HOW TO COMPLETE THIS TASK: In the figure captions below, which loop replaces the missing Cys loop in the T. maritima NrdD structure?

GIVEN PASSAGE:

════════

Figure 4. Structure and mechanism of GRE 1,2-eliminases

A. Dimeric structure of CutC (pink, PDB ID: 5FAU) with Gly radical as spheres and Gly radical domain in yellow. B. Active sites of CutC with choline (pink) and AdoCbl-dependent ethanolamine ammonia-lyase with ethanolamine (EAL, teal) (PDB: 3ABO) showing that CutC has no residue that is equivalent to Glu287 or Met392 in EAL. C. Active sites of CutC, GDH, and PDH with hydrogen bonds shown as black dashed lines and CH-O interactions in CutC as gray dashed lines. Substrate positioning was determined by crystallography for CutC and GDH and is modeled for PDH. D. A proposed 1,2-migration mechanism for EAL (Wetmore et al., 2002). E. A proposed 1,2-elimination mechanism for CutC (Bodea et al., 2016). GDH and PDH are also likely to proceed through 1,2-elimination reactions. A color version of this figure is available online.

Figure 5. Structure and mechanism(s) of class III RNRs (NrdDs)

A. Two NrdD structures with helices comprising the dimeric interface shown in brown. Location of an allosteric site at the dimeric interface is highlighted in yellow. Zoomed out views of the active sites are shown highlighted against a blue background. Both structures contain a zinc (grey sphere) site in the Gly radical domain (shown in yellow), but in the T. maritima structure (PDB 4U3E), the Cys loop (pink) is missing, replaced by a different loop (Ile359 loop in green). B. Active site models that are based on the structures of a formate-utilizing NrdD1 (T4 phage NrdD) and a disulfide-utilizing NrdD2 (T. maritima NrdD). Key residues for catalysis are marked in bold. Distances are given in ångstroms. CTP in the T4NrdD structure is modeled from TmNrdD (PDB ID 4COJ). The Cys loop in TmNrdD was generated manually in PyMol through in silico mutagenesis and torsion angle adjustment to relieve clashes. C. Mechanistic proposals for NrdD1 and NrdD2 enzymes (Wei et al., 2014a, Wei et al., 2014b). See text for description. A color version of this figure is available online.

════════

DATA SECTION:
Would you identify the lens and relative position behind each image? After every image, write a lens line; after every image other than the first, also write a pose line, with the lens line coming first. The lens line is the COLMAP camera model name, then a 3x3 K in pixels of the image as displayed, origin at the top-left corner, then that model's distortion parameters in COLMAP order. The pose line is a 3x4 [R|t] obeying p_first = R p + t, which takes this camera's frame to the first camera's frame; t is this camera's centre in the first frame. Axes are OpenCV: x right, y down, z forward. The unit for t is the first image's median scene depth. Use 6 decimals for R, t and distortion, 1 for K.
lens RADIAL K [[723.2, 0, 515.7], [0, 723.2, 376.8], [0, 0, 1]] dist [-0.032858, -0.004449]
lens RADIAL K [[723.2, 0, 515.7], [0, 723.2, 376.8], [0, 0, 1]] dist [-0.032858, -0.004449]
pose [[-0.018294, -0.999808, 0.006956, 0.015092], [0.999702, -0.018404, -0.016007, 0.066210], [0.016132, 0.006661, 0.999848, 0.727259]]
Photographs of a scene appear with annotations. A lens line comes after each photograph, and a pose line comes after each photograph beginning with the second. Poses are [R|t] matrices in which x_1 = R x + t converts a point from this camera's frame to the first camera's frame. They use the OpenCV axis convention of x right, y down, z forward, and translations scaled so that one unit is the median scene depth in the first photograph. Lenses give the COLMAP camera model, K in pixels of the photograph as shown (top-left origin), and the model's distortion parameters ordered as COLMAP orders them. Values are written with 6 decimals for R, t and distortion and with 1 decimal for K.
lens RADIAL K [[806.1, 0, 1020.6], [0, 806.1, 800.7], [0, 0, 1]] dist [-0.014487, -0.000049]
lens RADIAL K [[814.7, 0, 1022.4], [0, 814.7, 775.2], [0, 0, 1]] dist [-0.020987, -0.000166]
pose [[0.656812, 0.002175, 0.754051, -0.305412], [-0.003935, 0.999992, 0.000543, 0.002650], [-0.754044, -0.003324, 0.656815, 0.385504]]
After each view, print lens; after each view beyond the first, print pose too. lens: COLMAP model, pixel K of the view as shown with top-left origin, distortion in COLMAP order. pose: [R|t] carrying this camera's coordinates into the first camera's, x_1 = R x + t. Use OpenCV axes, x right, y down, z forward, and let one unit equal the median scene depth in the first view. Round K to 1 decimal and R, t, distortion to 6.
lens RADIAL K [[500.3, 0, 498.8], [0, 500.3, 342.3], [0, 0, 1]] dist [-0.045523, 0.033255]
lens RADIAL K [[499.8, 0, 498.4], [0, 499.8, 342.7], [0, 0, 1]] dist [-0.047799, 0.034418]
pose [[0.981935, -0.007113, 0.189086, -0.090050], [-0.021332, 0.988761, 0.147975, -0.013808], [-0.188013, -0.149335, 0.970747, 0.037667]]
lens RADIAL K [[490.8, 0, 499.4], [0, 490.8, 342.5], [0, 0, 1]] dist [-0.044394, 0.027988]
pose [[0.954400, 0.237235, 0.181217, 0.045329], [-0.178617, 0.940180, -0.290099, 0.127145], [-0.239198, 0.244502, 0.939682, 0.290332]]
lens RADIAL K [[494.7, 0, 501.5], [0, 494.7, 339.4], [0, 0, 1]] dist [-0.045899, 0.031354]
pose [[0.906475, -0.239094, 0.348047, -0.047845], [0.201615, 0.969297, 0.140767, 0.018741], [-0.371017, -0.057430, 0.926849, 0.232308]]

════════

PROBLEM SOLUTION: The Ile359 loop, shown in green.